Сантамария с вежливым интересом, но совершенно бесстрастно выслушал подробный рассказ о споре Массимо с Анной Карлой. («Кстати, я был уверен, что прав. Но вы сами знаете, какие женщины упрямые. Вдруг она мне объявила…») Далее последовало подробнейшее отступление на тему об аффектации («Простите меня, комиссар, что так много говорю об этом, но здесь ключ ко всему дальнейшему ходу событий»), и Сантамария не прервал его даже и тогда, когда тот упомянул о максиме графа де Лилля, которая объясняла слишком бурную реакцию Анны Карлы на его критические замечания. Словом, он ничуть не торопился узнать, при чем здесь все-таки Гарроне.
Видно, он взял себе за образец классическую фигуру образованного, невозмутимого и светского полицейского комиссара, подумал Массимо. Но потом сообразил, что Сантамария ведет себя точно так же, как он сам, когда под портиками не знал, как отделаться от назойливого незнакомца, пока не признал в нем полицейского комиссара.
Поведение Сантамарии импонировало Массимо. В знак признательности он подкинул комиссару гипотезу:
— Признаться, мне жаль, что его убили. В сущности, он, бедняга, был нам обоим удобен.
— Кто, Гарроне? Но вы же сами сказали, что почти не были с ним знакомы! — воскликнул Сантамария.
— Вот именно. Но наберитесь еще чуть-чуть терпения, и пусть вас не смущают внешние несуразности в рассказе. Так вот, стоило нам с Анной Карлой заговорить о Гарроне, как мы принимались вносить коррективы в прежние оценки, от чего-то отказывались, что-то признавали справедливым.
— Одним словом, Гарроне был сложным, интересным человеком?
— Вовсе нет, — возразил Массимо. — Гарроне как такового вообще не существовало. Его выдумали мы с Анной Карлой, вытащив его из чащи глухого, однообразного и в то же время уникального в своем роде туринского полусвета. Он был полуфигурой в полупровинциальной среде, одним из тех характерных «полу», которые встречаются в самом подозрительном окружении и которых везде полно, не меньше, чем на любой выставке скульптур герцогов и принцев савойской династии.
— Своего рода… маска комедии? — предположил Сантамария.
— Нет, не совсем. Турин под сенью «Фиата» стал слишком обширен, хаотичен и злобен для добродушных масок диалектального театра.
— Значит, он был… фигурой символической?
— Тоже нет. Для этого Турин еще не стал достаточно крупным и космополитичным городом…
— Что верно, то верно, — подтвердил Сантамария, даже сейчас не проявив нетерпения. — Но простите, в каком смысле Гарроне был вам удобен?
— Ну, видите ли, мы использовали…
— Вы и синьора Дозио?
— Да, мы использовали в своих целях многих людей.
— В каких именно?
— Для своего приватного театра.
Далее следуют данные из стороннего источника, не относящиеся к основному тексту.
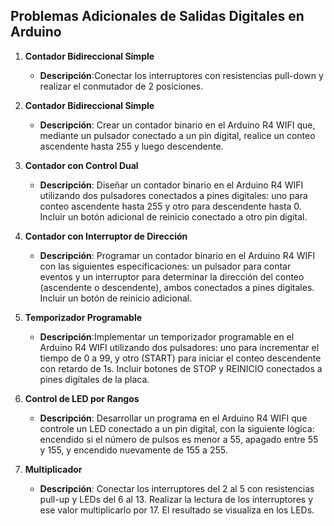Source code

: 

## Problemas Adicionales de Salidas Digitales en Arduino


1. **Contador Bidireccional Simple**
   - **Descripción**:Conectar los interruptores con resistencias pull-down y realizar  el conmutador de 2 posiciones.

2. **Contador Bidireccional Simple**
   - **Descripción**: Crear un contador binario en el Arduino R4 WIFI que, mediante un pulsador conectado a un pin digital, realice un conteo ascendente hasta 255 y luego descendente.

3. **Contador con Control Dual**
   - **Descripción**: Diseñar un contador binario en el Arduino R4 WIFI utilizando dos pulsadores conectados a pines digitales: uno para conteo ascendente hasta 255 y otro para descendente hasta 0. Incluir un botón adicional de reinicio conectado a otro pin digital.

4. **Contador con Interruptor de Dirección**
   - **Descripción**: Programar un contador binario en el Arduino R4 WIFI con las siguientes especificaciones: un pulsador para contar eventos y un interruptor para determinar la dirección del conteo (ascendente o descendente), ambos conectados a pines digitales. Incluir un botón de reinicio adicional.

5. **Temporizador Programable**
   - **Descripción**:Implementar un temporizador programable en el Arduino R4 WIFI utilizando dos pulsadores: uno para incrementar el tiempo de 0 a 99, y otro (START) para iniciar el conteo descendente con retardo de 1s. Incluir botones de STOP y REINICIO conectados a pines digitales de la placa.

6. **Control de LED por Rangos**
   - **Descripción**: Desarrollar un programa en el Arduino R4 WIFI que controle un LED conectado a un pin digital, con la siguiente lógica: encendido si el número de pulsos es menor a 55, apagado entre 55 y 155, y encendido nuevamente de 155 a 255.

7. **Multiplicador**
   - **Descripción**: Conectar los interruptores del 2 al 5 con resistencias pull-up y LEDs del 6 al 13. Realizar la lectura de los interruptores y ese valor multiplicarlo por 17. El resultado se visualiza en los LEDs.

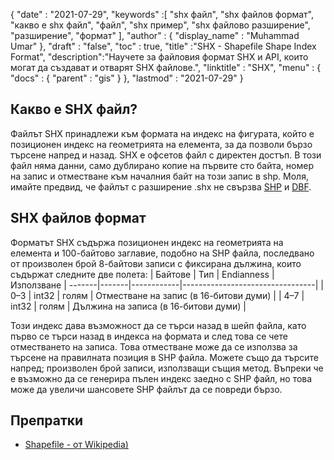 {
  "date" : "2021-07-29",
  "keywords" :[ "shx файл", "shx файлов формат", "какво е shx файл", "файл", "shx пример", "shx файлово разширение", "разширение", "формат" ],
  "author" : {
    "display_name" : "Muhammad Umar"
},
  "draft" : "false",
  "toc" : true,
  "title" :"SHX - Shapefile Shape Index Format",
  "description":"Научете за файловия формат SHX и API, които могат да създават и отварят SHX файлове.",
  "linktitle" : "SHX",
  "menu" : {
    "docs" : {
      "parent" : "gis"
}
},
  "lastmod" : "2021-07-29"
}

## Какво е SHX файл?
Файлът SHX принадлежи към формата на индекс на фигурата, който е позиционен индекс на геометрията на елемента, за да позволи бързо търсене напред и назад. SHX е офсетов файл с директен достъп. В този файл няма данни, само дублирано копие на първите сто байта, номер на запис и отместване към началния байт на този запис в shp. Моля, имайте предвид, че файлът с разширение .shx не свързва [SHP](/bg/gis/shp/) и [DBF](/bg/database/dbf/).

## SHX файлов формат
Форматът SHX съдържа позиционен индекс на геометрията на елемента и 100-байтово заглавие, подобно на SHP файла, последвано от произволен брой 8-байтови записи с фиксирана дължина, които съдържат следните две полета:
| Байтове | Тип | Endianness | Използване |
-------|-------|------------|---------------------------------|
| 0–3 | int32 | голям | Отместване на запис (в 16-битови думи) |
| 4–7 | int32 | голям | Дължина на записа (в 16-битови думи) |

Този индекс дава възможност да се търси назад в шейп файла, като първо се търси назад в индекса на формата и след това се чете отместването на записа. Това отместване може да се използва за търсене на правилната позиция в SHP файла. Можете също да търсите напред; произволен брой записи, използващи същия метод. Въпреки че е възможно да се генерира пълен индекс заедно с SHP файл, но това може да увеличи шансовете SHP файлът да се повреди бързо.


## Препратки

* [Shapefile - от Wikipedia)](https://en.wikipedia.org/wiki/Shapefile)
Мы брали заурядных людей, превращали их в колоритные, оригинальные фигуры, какими они на самом деле не были. Все вместе они служили нам как бы…
— Для маскарада? — подсказал Сантамария.
— Совершенно точно. И каждый из этих персонажей служит нам примером, вернее, как бы примером «против» чего-либо. Понимаю, вам это кажется слишком сложным, но…
— Да нет, пожалуй, все ясно. Каждый из этих персонажей служит вам примером отрицательным, примером того, чего надо избегать.